Immediate breast reconstruction
– The Eleventh Dutch Snapshot study –
Surgical treatment for patients with breast cancer include breast conserving surgery and mastectomy. In the Netherlands mastectomy is performed in respectively 31% and 35% of the patients with ductal carcinoma in situ (DCIS) and invasive breast cancer. In an attempt to preserve the breast contour after mastectomy, breast reconstruction constitutes an essential part in the treatment for patients with breast cancer. Breast reconstruction can take place simultaneously with the mastectomy (immediate breast reconstruction (IBR)) or delayed. Initial studies evaluating quality of life in patients diagnosed with breast cancer have shown that patients receiving IBR following mastectomy indicate better quality of life on different domains compared to patients without IBR. Despite this knowledge, an average of 28.4% of patients with invasive breast cancer and 45.9% of patients with DCIS underwent IBR after mastectomy in 2020. During the past few years the use of IBR increased; In 2020, an average of 28.4% of patients with invasive breast cancer and 45.9% of patients with DCIS underwent IBR after mastectomy. Still, NBCA data demonstrates a large variation between hospitals in the Netherlands regarding the application of IBR. As shown in figure 1; in some hospitals IBR is currently performed in more than 70% of the patients while in other hospitals the percentage of patients receiving IBR after mastectomy is less than 25%. Several studies have demonstrated multiple factors influencing the use of IBR in the Netherlands. Besides patient and tumor characteristics, hospital organisational factors and expert opinion affect the use of IBR. Since preserving the breast contour after mastectomy contributes to quality of life, understanding current practice in a field with rapidly evolving treatment strategies is important to improve the quality of care for breast cancer patients.
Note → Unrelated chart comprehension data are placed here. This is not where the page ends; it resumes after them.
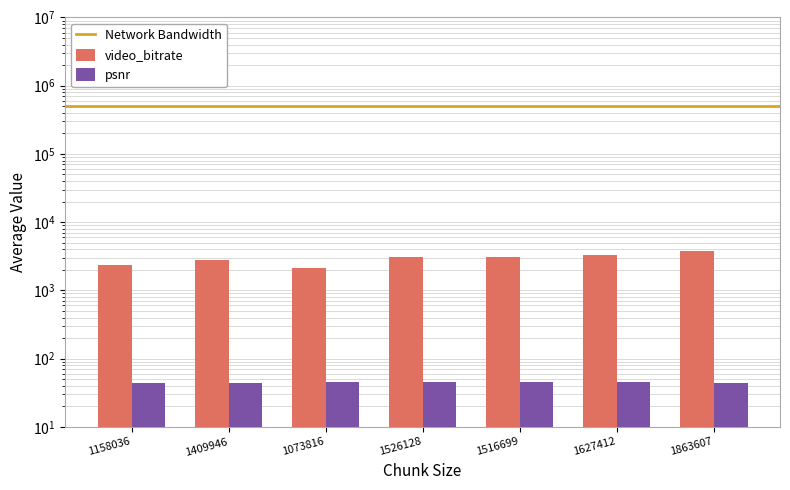

Rank the series at 1526128 from lowest to highest value.

psnr, video_bitrate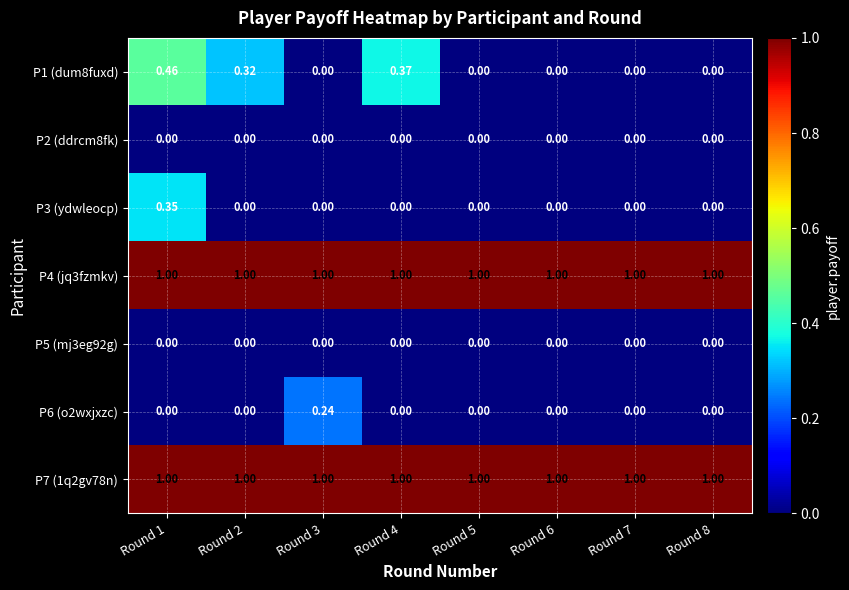

What is the difference between the highest and lowest values at Round 2?

1.0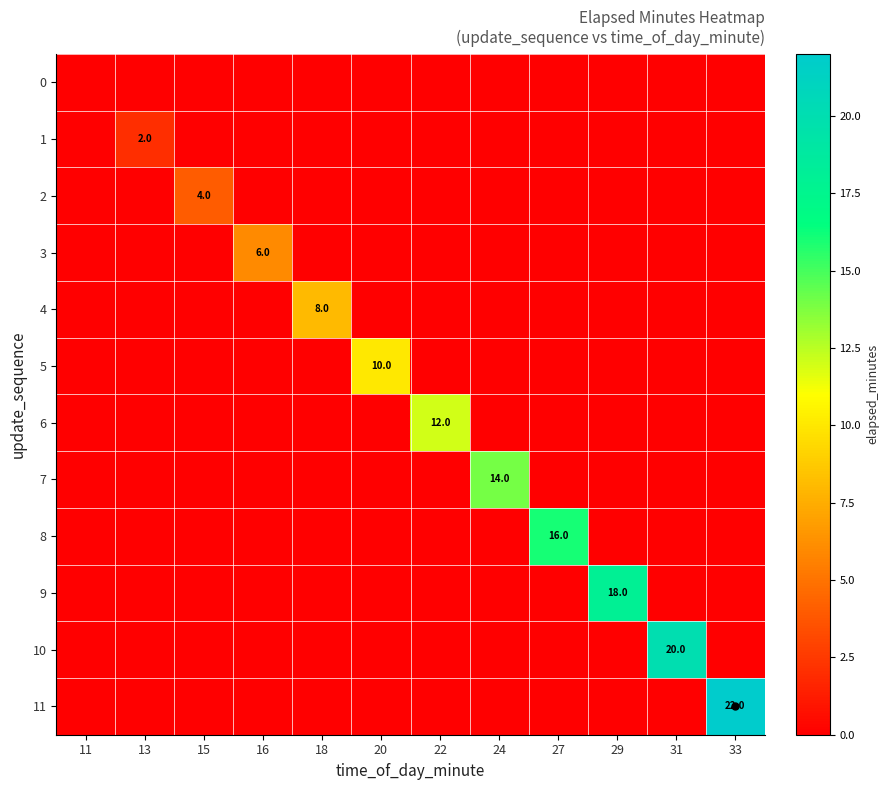

The 10 series shows 20 at 31. True or false?

True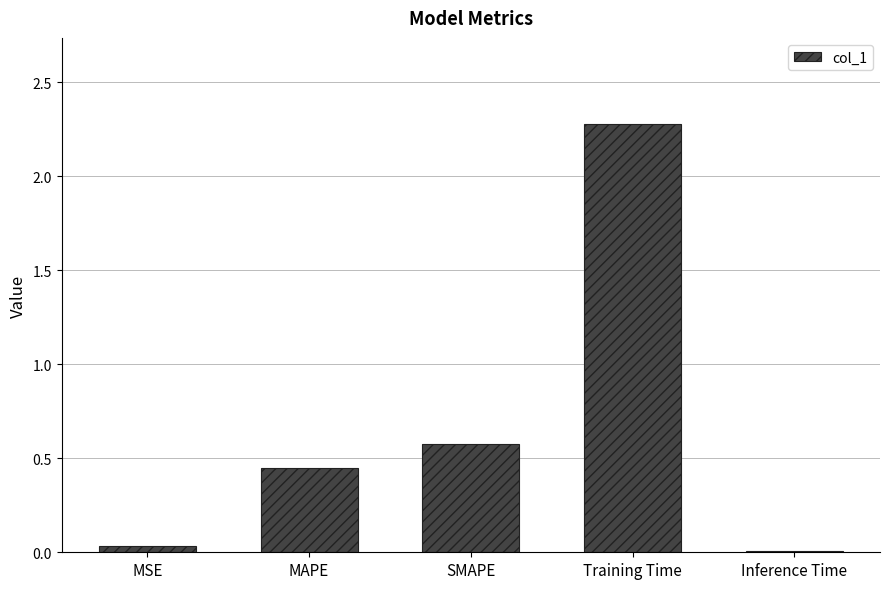

Which has a higher value, MAPE or Inference Time?

MAPE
The aim of the study is to investigate the following questions considering IBR after mastectomy in primary breast cancer patients in the Netherlands.
- What is the incidence (and type of) IBR after mastectomy nationwide?
- What is the variation of IBR after mastectomy between hospitals for DCIS?
- Which factors influence IBR after mastectomy for DCIS?
- What is the variation of IBR after mastectomy for invasive breast cancer?
- Which factors influence IBR after mastectomy for invasive breast cancer?
- What is the outcome regarding short-term complications?
- What is the outcome after 5 year follow-up regarding breast contour preservation?
For this study a snapshot design will be used. This design has previously been performed by our research group and the Dutch surgical society as a method to gather prospective data of a large group of patients over a short period of time. All female patients undergoing a mastectomy with or without IRB for either primary DCIS or non-metastatic invasive breast cancer in a period of 12 months are included. All hospitals providing breast cancer care in The Netherlands will be contacted with an informative letter about our research. When the hospital accepts to participate in the collaborative study group a local collaborating researcher will be in charge to provide data from that hospital. Data considering IBR after mastectomy as well as demographic factors together with preoperative, perioperative and postoperative information will be registered. Collaborating researchers will inform all hospitals providing breast cancer care and will be in charge of METC approvals in all participating hospitals. Since the duration of this approval procedure differs between centres, it may appear that hospitals do not start including patients at the same time. However, to avoid bias, the inclusion period will be 12 months for every hospital. Furthermore, we would like to include a solitary follow-up after 1 year where to collect information on all patients regarding final breast contour preservation. During multidisciplinary team meetings (MDTs) the indication for mastectomy, risk factors concerning direct reconstruction, attendance of a plastic surgeon and the final advice of the MDT to perform a direct reconstruction should be noted.
All female patients undergoing a mastectomy with or without IRB for either primary DCIS or non-metastatic invasive breast cancer in a period of 12 months are included. Women of >18 years who are candidate for mastectomy with or without direct reconstruction are eligible for inclusion. Exclusion criteria are patients of <18 years old, patients undergoing breast conserving surgery and patients with metastatic disease.
Main expected results
The primary outcome of this snapshot study is to create an up-to-date overview of the incidence of IBR following mastectomy, moreover of the decision-making process towards IBR following mastectomy in patients with invasive breast cancer or DCIS in the Netherlands. This study will thereby give an overview of the variation of IBR following mastectomy between hospitals in the Netherlands and provide more knowledge about different factors influencing choice of IBR following mastectomy.
The first centers are expected to start in the september 2023.